What the task requires: Where the listing below reaches the line containing "ほか、トルコの伝統弦楽器サズをエレクトリック化したものや、懐かしいアナログ", start writing out lines exactly, and stop once the line containing "その後2018年にイブラヒム" has been written.
-------- Data provided
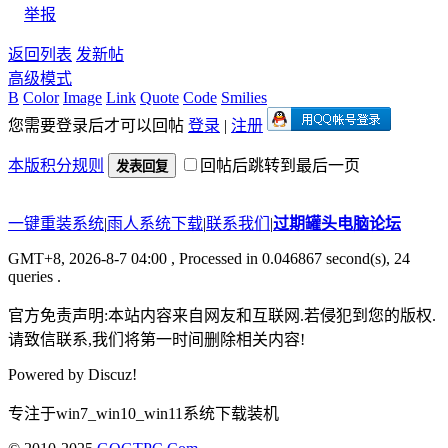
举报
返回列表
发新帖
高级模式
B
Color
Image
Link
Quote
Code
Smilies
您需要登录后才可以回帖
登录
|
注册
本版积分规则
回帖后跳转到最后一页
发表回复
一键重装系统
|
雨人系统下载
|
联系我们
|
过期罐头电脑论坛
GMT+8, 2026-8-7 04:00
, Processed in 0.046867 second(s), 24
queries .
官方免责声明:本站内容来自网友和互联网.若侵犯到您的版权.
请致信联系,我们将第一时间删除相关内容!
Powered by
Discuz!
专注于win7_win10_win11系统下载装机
----------------
-------- Data provided
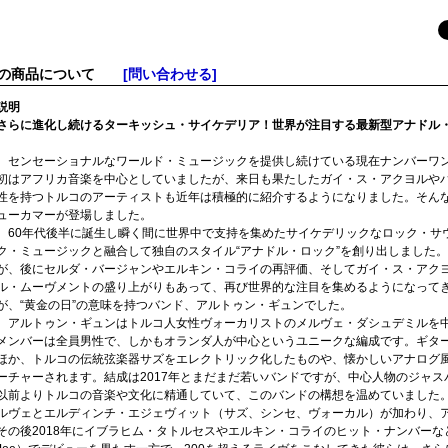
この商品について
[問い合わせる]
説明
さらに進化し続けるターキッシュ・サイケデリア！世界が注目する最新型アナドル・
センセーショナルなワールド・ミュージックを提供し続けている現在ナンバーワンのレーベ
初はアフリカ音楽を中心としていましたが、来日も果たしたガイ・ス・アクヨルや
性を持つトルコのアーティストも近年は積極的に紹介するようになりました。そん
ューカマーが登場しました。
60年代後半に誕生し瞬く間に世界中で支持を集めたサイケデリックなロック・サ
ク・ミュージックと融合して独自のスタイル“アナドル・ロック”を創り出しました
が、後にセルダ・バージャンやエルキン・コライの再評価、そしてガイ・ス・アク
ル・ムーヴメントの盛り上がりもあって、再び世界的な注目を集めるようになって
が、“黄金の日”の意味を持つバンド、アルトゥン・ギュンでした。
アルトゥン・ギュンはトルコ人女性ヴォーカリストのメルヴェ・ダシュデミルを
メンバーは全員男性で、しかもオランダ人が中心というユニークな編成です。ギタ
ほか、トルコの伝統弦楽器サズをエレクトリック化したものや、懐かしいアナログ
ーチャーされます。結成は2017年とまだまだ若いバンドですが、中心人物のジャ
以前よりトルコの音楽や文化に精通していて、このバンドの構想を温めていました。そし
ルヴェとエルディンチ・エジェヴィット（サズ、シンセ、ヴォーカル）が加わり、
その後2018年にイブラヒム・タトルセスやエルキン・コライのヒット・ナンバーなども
----------------
Answer to this task:
ほか、トルコの伝統弦楽器サズをエレクトリック化したものや、懐かしいアナログ
ーチャーされます。結成は2017年とまだまだ若いバンドですが、中心人物のジャ
以前よりトルコの音楽や文化に精通していて、このバンドの構想を温めていました。そし
ルヴェとエルディンチ・エジェヴィット（サズ、シンセ、ヴォーカル）が加わり、
その後2018年にイブラヒム・タトルセスやエルキン・コライのヒット・ナンバーなども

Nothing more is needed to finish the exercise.